CRM es la sigla de Crew Resource Management –entrenamiento en factores humanos o Gestión de Recursos de la Tripulación–, su creación marcó un cambio radical en el mundo de la aeronavegación. Un pasaje de la proliferación de comandantes agresivos que imponían su voluntad sin consulta hacia el trabajo en equipo, la comunicación efectiva y la toma de decisiones compartida dentro de las operaciones de vuelo. “A pesar de la crudeza de aquellas épocas, hubo excepciones notables, como Ronnie Daintree, uno de los pioneros en la instrucción de los jumbos de Aerolíneas Argentinas, que ejercía liderazgo con respeto y profesionalismo”, reconoce.
–¿Cómo era Aerolíneas Argentinas en la década de los 70?
–Aerolíneas Argentina era una compañía excepcional: rigurosa, profesional, con simuladores que la ponían frente a situaciones reales desde muy temprano. Era donde querías llegar. Volar para Aerolíneas era como jugar en la Selección. Elegías a Aerolíneas porque era excelente.
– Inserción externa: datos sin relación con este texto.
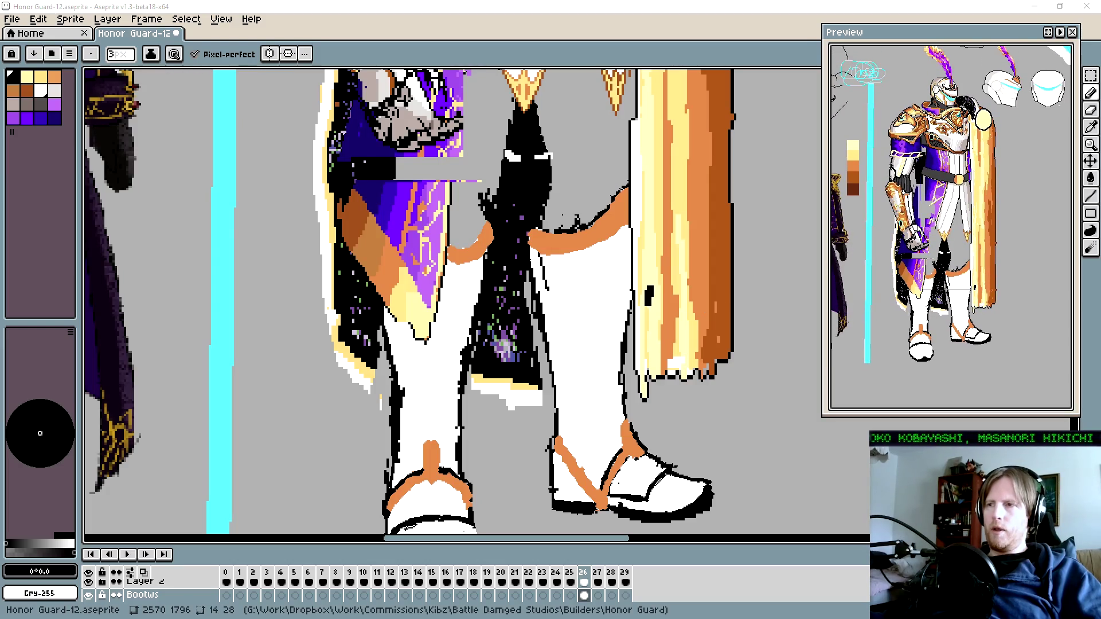
pyautogui.moveTo(631, 286); pyautogui.dragTo(596, 303)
El primer curso del 787 lo hice en el Centro de Instrucción de Aerolíneas, la calidad de los instructores era extraordinaria. Sin exagerar: era la NASA en un subsuelo, todo limpio, recuerdo. Lo primero que hicieron los españoles cuando le regalaron la compañía (la empresa fue privatizada durante el primer mandato de Carlos Menem) fue vender eso y hacer una torre. Después íbamos a practicar a los simuladores de United Airlines en Colorado, Estados Unidos. La destrozaron. Aclaro: no perdía plata, eh. Tenía todo: buen servicio, buena atención, puntualidad y calidad, marcaba la diferencia sobre otras. Fue la primera compañía que trajo jets al hemisferio sur, antes que Quantas, en marzo de 1959. Es un hito en la historia de la aerolínea.
–¿Qué avión tenés?
–Un Boeing 787.
–¿Piloteaste máquinas distintas?
–No muchas. Tengo licencia del 737; del 777, que en rigor de verdad te dan el curso para tenerla con el 787 y no son dos aviones iguales. También tengo las del Saap 340, que es un turbohélice.
–Perdón, ¿es apropiado decirle “máquina” a un avión?
–Eh, sí, está bien, aunque es como decir furia tropical. Lo único que no tolero es que digan avioneta. Está en mi lista de palabras prohibidas junto a vanitory y musculación. Antes hacías pesas, ¿ahora musculás? Es una palabra horrible. Odio también a los acrónimos; no tolero que digan “la comida para el perso”. Y en el avión, cuando dicen “tenemos que hacer un pob” te ponés a buscar en el diccionario de acrónimos a ver qué significa; pob es people on board, pero arriba de un barco es people over board. O sea… se cayeron al agua. Es un idioma nuevo, una aproximación al lenguaje, ¿cómo vas a hablar así? ¡Usá palabras!
–¿Usás WhatsApp?
–No, no uso WhatsApp porque la gente que usa WhatsApp no es feliz. Hasta Maduro lo descubrió.
–¿Qué mensaje le das al que quiere venir a cenar y le parece una utopía?
–Acá puede venir un pibe de dieciocho años con su amigo o amiga a comerse dos empanadas y tomarse una cerveza; que lo haga, nadie lo va a mirar mal, nadie lo va a presionar para que consuma más. Y si quiere sentarse en la mesa de al lado a beber un Château Margaux, be my guest. No lo van a tratar distinto a otro. Anchoíta es una esfera de protección, sensualidad y placer. Todo esto debe ser una fiesta; de hecho, lo es. La comida del pueblo siempre fue una fiesta. Estuve en Mauritania, en medio de un oasis en el Sahara, ahí se come lo que se consigue esa noche. Si toca un camello, es camello; ¿oveja vieja?, oveja vieja. La fiesta es la comida de la noche. Acá todo sigue una trazabilidad, Valeria Mortara, la sommelier, viaja a todas las bodegas. Solo de Madeira (Portugal) tenemos cincuenta etiquetas, las siete bodegas de Madeira están en nuestra carta de vinos. Viajamos a los lugares y vemos qué está pasando.
–Rodeaste el barrio de producción con locales y galpones propios; ¿sabías que la zona terminó bautizándose Villa Piñeyro?
–No lo he escuchado. Me gustarían que me conozcan como El emperador de Chacarita y Villa Crespo.
–¿Qué deseo te queda por cumplir en la gastronomía?
—Hace poco escuché a Chris Martin, de Coldplay, hablar de una canción que provenía del lugar de donde nacen las canciones. Pensé que los platos también tienen un origen así: un lugar llamado creatividad. Mi objetivo es mantener eso. Anchoita no busca abrir otro local; todo tiene sentido porque ocurre aquí: es una puesta en valor de la riqueza que tenemos en la Argentina y que muchas veces no aprovechamos.